Monday, 3 September 2018

Dubai now


A friend once described Dubai as “Disneyland for Adults” but we – the city and me - go back a long way to 1978 when it was enjoying anther building boom but obviously not on the scale of today. At that time, the boom was fuelled by oil if you’ll excuse the pun and I benefited from it. But the current boom, if you could call it that, is on account of the lack of oil and the need to generate wealth by other means. To me, a boom is a “result” of some external factor or other but this one is totally contrived and it intrigues me. The scale of building is astonishing but the part of Dubai, Deira, where I was working hasn’t changed very much. The forests of tall buildings which most people have seen in photos straddle what I remember as a dual carriageway through the desert to Jumiera and ultimately to Abu Dhabi, about 240km away. I was in Jumiera one day where I used to go sailing, watched by just a handful of hotels along the beach. But what was that pile of sand about 100m off the beach, piles being driven? I watched with interest – this was around 1990 as far as I can remember. Can you guess what it became? Yes, you are correct, Bur Al Arab, the hotel modelled on a sail.


So, how did it start? Imagine that you have piles of money, a large empty space which helpfully is mid-way between Asia and Europe. How do you light the touch-paper? You build, and build and build. And persuade companies to come here. And create an airline from scratch and call it Emirates. And build apartments, some of which are in the sea on reclaimed land in the shape of a palm tree. And persuade wealthy people to invest in these properties on the promise that, by building more and more enormous office buildings, the value of the whole model will increase. And then more people will come along and join the bandwagon.



In the 70s, Dubai was enjoying a boom but nothing like that of the past few years. Of course, they knew that the oil would not last for ever so even then they were making plans for Dubai for when the oil ran out. And that is what we see today. A totally contrived city of enormous tall buildings, shopping malls, apartments. I find it astonishing. Most great cities are based on a history of trade or natural resources. It is true that dhows have plied their trade in the Creek of Dubai for many years but the trade in Dubai is finance, tourism, just general commerce. Dubai is mid-way between the Far East and Europe and Emirates the airline has capitalised on that. But I still don’t get it! How such an enormous project can spring out of the desert. Where there was just a dual-carriageway through the desert to Jumeira and Abu Dhabi beyond, there is now a busy 6-lane highway, Metro and clumps of enormous buildings including of course Burj Kahlifa, the tallest building in the world although I do think it is cheating just a little because it is very thin at the top. This is Dubai, it had to be the tallest in the world even if its diameter at the top is that of a very small toilet.

## SHORT TASK 1
Answer these questions from the Dubai post:
(a) In what year does the writer's connection with Dubai begin?
(b) Which part of Dubai, where the writer was working, has not changed very much?
(c) Along with clumps of enormous buildings, what now stands where the dual carriageway to Jumeira and Abu Dhabi used to be?
## SHORT TASK 2
Carry on writing the Dubai post from the point where it ends.

## MATERIAL PROVIDED

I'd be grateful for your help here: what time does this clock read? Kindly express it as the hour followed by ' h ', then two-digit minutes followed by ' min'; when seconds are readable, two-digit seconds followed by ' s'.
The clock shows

## RESULT 1
(a) 1978
(b) Deira
(c) A busy 6-lane highway and the Metro

## RESULT 2
And so it seems to have passed, despite the hiccup about 10 years ago when Dubai ran out of money and had to be rescued by their rival, Abu Dhabi which must have been extremely humiliating. And now, in November 2015, the building continued: Dubai Marina, The Beach, like a huge Butlin’s holiday camp. (If you are too young to know about Butlin’s, ask your grandfather.) Burj Khalifa, the tallest building in the world and Mall of Dubai the mother and father of all shopping malls which, rather like duty-frees at airports, you have to walk through in order to get to the elevators which take you to the top of the spire. That is providing you’re prepared to pay over $100 to go there. Around this vast conglomeration, there are yet more buildings going up – cranes everywhere.


And the dual carriageway is now a six-lane highway streaming with traffic going I know not where. And next to the road is the driverless Metro, and always crammed like the London Tube at rush-hour.



The buildings to which I’m referring are built in clumps rather like Canary Wharf or La Defence. So we have, Dubai Towers, a rather prosaic title for two magnificent towers facing each other which one sees for the first time after passing the World Trade Centre which has been there for as long as I’ve been coming here. When I first worked there, we were all put up in “digs” right next to the centre and we drove into Diera in little pickup trucks.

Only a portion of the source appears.